**TASK OBJECTIVE:** Please repeat, precisely as written, only the lines from the one containing "211 141 29.37" through the last line of the records below, pictures omitted.

**SUPPLIED RECORDS:**
********

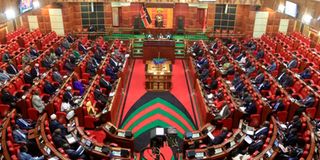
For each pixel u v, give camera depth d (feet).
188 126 36.76
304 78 43.42
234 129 33.09
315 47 59.67
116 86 39.96
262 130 29.27
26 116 33.71
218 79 41.86
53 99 33.76
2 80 38.83
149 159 29.78
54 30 69.87
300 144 28.86
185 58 61.72
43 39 59.47
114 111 36.73
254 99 35.14
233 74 45.70
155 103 42.32
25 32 65.57
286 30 70.49
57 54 53.01
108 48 59.77
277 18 68.74
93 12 71.00
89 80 43.37
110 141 30.66
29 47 52.80
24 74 40.01
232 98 35.83
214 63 48.11
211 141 29.37
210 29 73.56
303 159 23.99
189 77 52.31
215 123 33.17
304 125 29.99
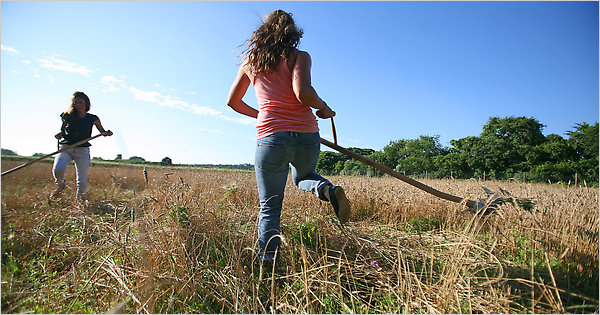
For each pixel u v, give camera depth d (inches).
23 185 138.2
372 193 218.1
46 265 95.5
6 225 112.0
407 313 69.9
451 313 70.9
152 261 88.4
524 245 112.3
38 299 79.6
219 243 106.9
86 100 181.8
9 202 123.6
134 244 91.7
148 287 76.6
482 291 82.5
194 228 105.6
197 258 95.0
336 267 98.9
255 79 98.8
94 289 81.7
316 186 95.7
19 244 107.4
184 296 80.7
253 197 213.9
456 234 123.5
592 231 119.7
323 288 83.4
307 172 102.8
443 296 74.5
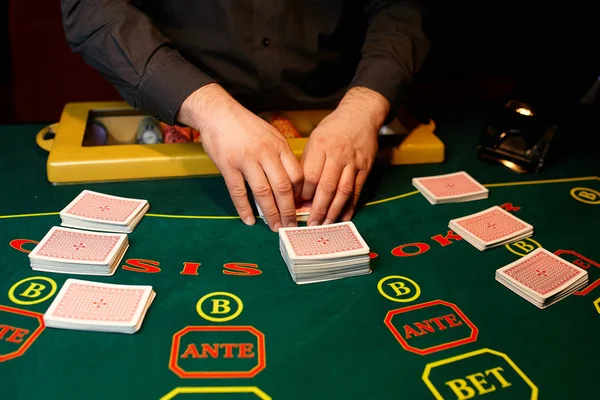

********

**RESULT OF THE TASK:**
211 141 29.37
210 29 73.56
303 159 23.99
189 77 52.31
215 123 33.17
304 125 29.99
For each pixel u v, give camera depth d (inches).
23 185 138.2
372 193 218.1
46 265 95.5
6 225 112.0
407 313 69.9
451 313 70.9
152 261 88.4
524 245 112.3
38 299 79.6
219 243 106.9
86 100 181.8
9 202 123.6
134 244 91.7
148 287 76.6
482 291 82.5
194 228 105.6
197 258 95.0
336 267 98.9
255 79 98.8
94 289 81.7
316 186 95.7
19 244 107.4
184 296 80.7
253 197 213.9
456 234 123.5
592 231 119.7
323 288 83.4
307 172 102.8
443 296 74.5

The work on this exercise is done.